This Memorial Day weekend, I took time to reflect on my service. It’s an understatement to say times are difficult for America’s troops. Still, I can’t help but consider myself truly lucky to have the honor to serve in the United States military. I wouldn’t trade it for a thing.

I remember standing at the waters edge at Cape Canaveral, FL, with the ground physically shaking beneath my feet. I watched the Space Shuttle Discovery leave this planet with awe, and only one thought on my mind: I want to do that.

Fast forward over a decade. I was that same little boy, sitting in a college dorm room with a military contract in my hand, feeling as small as I did that day watching the shuttle. It was undoubtedly the biggest decision of my life.

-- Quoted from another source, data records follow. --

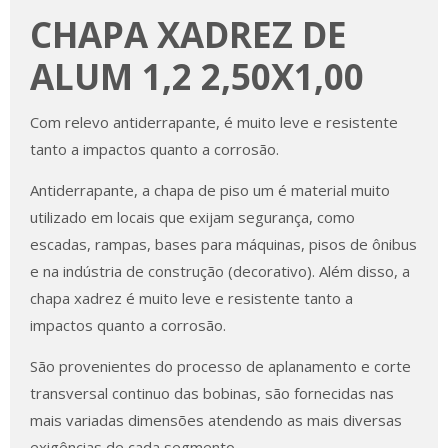
CHAPA XADREZ DE
ALUM 1,2 2,50X1,00
Com relevo antiderrapante, é muito leve e resistente
tanto a impactos quanto a corrosão.
Antiderrapante, a chapa de piso um é material muito
utilizado em locais que exijam segurança, como
escadas, rampas, bases para máquinas, pisos de ônibus
e na indústria de construção (decorativo). Além disso, a
chapa xadrez é muito leve e resistente tanto a
impactos quanto a corrosão.
São provenientes do processo de aplanamento e corte
transversal continuo das bobinas, são fornecidas nas
mais variadas dimensões atendendo as mais diversas
exigências de cada segmento.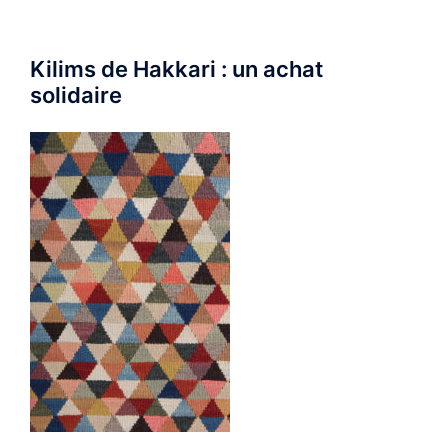
Kilims de Hakkari : un achat
solidaire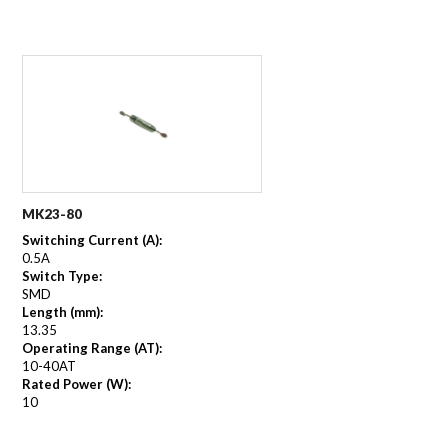
MK23-80
Switching Current (A):
0.5A
Switch Type:
SMD
Length (mm):
13.35
Operating Range (AT):
10-40AT
Rated Power (W):
10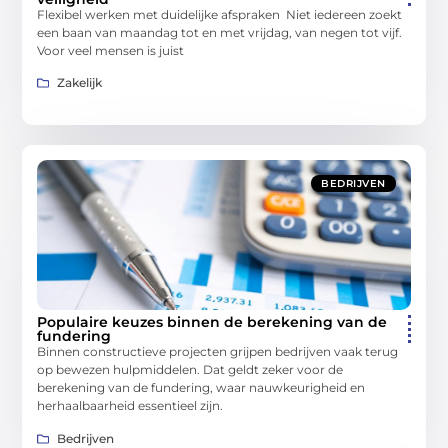
Flexibel werken met duidelijke afspraken Niet iedereen zoekt
een baan van maandag tot en met vrijdag, van negen tot vijf.
Voor veel mensen is juist
Zakelijk
BEDRIJVEN
Populaire keuzes binnen de berekening van de
fundering
Binnen constructieve projecten grijpen bedrijven vaak terug
op bewezen hulpmiddelen. Dat geldt zeker voor de
berekening van de fundering, waar nauwkeurigheid en
herhaalbaarheid essentieel zijn.
Bedrijven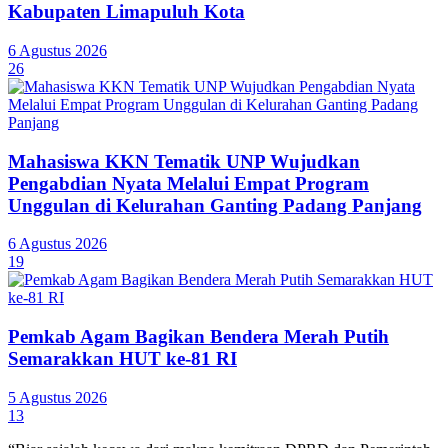
Kabupaten Limapuluh Kota
6 Agustus 2026
26
Mahasiswa KKN Tematik UNP Wujudkan
Pengabdian Nyata Melalui Empat Program
Unggulan di Kelurahan Ganting Padang Panjang
6 Agustus 2026
19
Pemkab Agam Bagikan Bendera Merah Putih
Semarakkan HUT ke-81 RI
5 Agustus 2026
13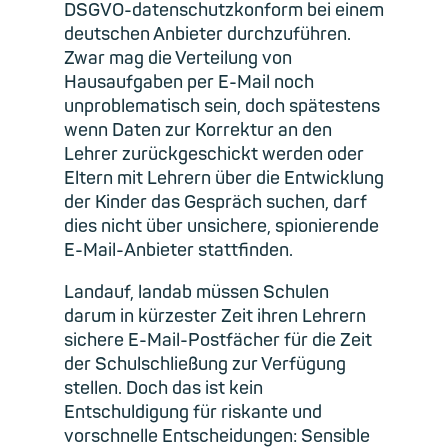
DSGVO-datenschutzkonform bei einem
deutschen Anbieter durchzuführen.
Zwar mag die Verteilung von
Hausaufgaben per E-Mail noch
unproblematisch sein, doch spätestens
wenn Daten zur Korrektur an den
Lehrer zurückgeschickt werden oder
Eltern mit Lehrern über die Entwicklung
der Kinder das Gespräch suchen, darf
dies nicht über unsichere, spionierende
E-Mail-Anbieter stattfinden.
Landauf, landab müssen Schulen
darum in kürzester Zeit ihren Lehrern
sichere E-Mail-Postfächer für die Zeit
der Schulschließung zur Verfügung
stellen. Doch das ist kein
Entschuldigung für riskante und
vorschnelle Entscheidungen: Sensible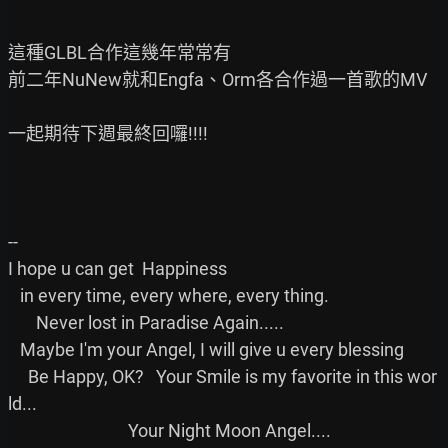
這種GLBL合作這幾年常常有

前二年NuNew就和Engfa、Orm各合作過一首歌的MV

一起期待下週最終回囉!!!!

--

I hope u can get  Happiness

   in every time, every where, every thing.

       Never lost in Paradise Again.....

   Maybe I'm your Angel, I will give u every blessing

     Be Happy, OK?   Your Smile is my favorite in this wor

It meant my life from that day on wouldn’t be about me, but something bigger. I knew I wouldn’t be satisfied with my life if it was dedicated to money. I wanted to have a positive impact on the world, and help people other than just myself. It also meant my life would be a little less comfortable. Less safe. I would have to face the fact that I might get shot at. I would be removed from my comfort zone to any corner of the world. Sacrifice was the word, and I was willing to give of myself.

I couldn’t tell you for how long – all I know is I hesitated before signing my name. I wasn’t terribly worried about the factors listed above. The paragraph about homosexual conduct had me more concerned. I knew at the time I was at least interested in other men, but I thought it might still be possible to find a nice girl to settle down with. I knew what I was doing in that I would be denying part of who I am in order to take this opportunity to serve. I just didn’t know how much of a toll it would take on me to salute smartly and deny part of who I am.

There are men and women who have given their lives for our freedom. The right to my sexual orientation is a small price to pay in comparison. The final decision to sign the contract was an easy one. Fighting for freedom isn’t about me. It’s about the people I care about who I surround myself with: my family at home, my friends, my brothers and sisters in arms, and now my boyfriend. Although I don’t get to see them every day, I do it for them. They make the sacrifices worth it.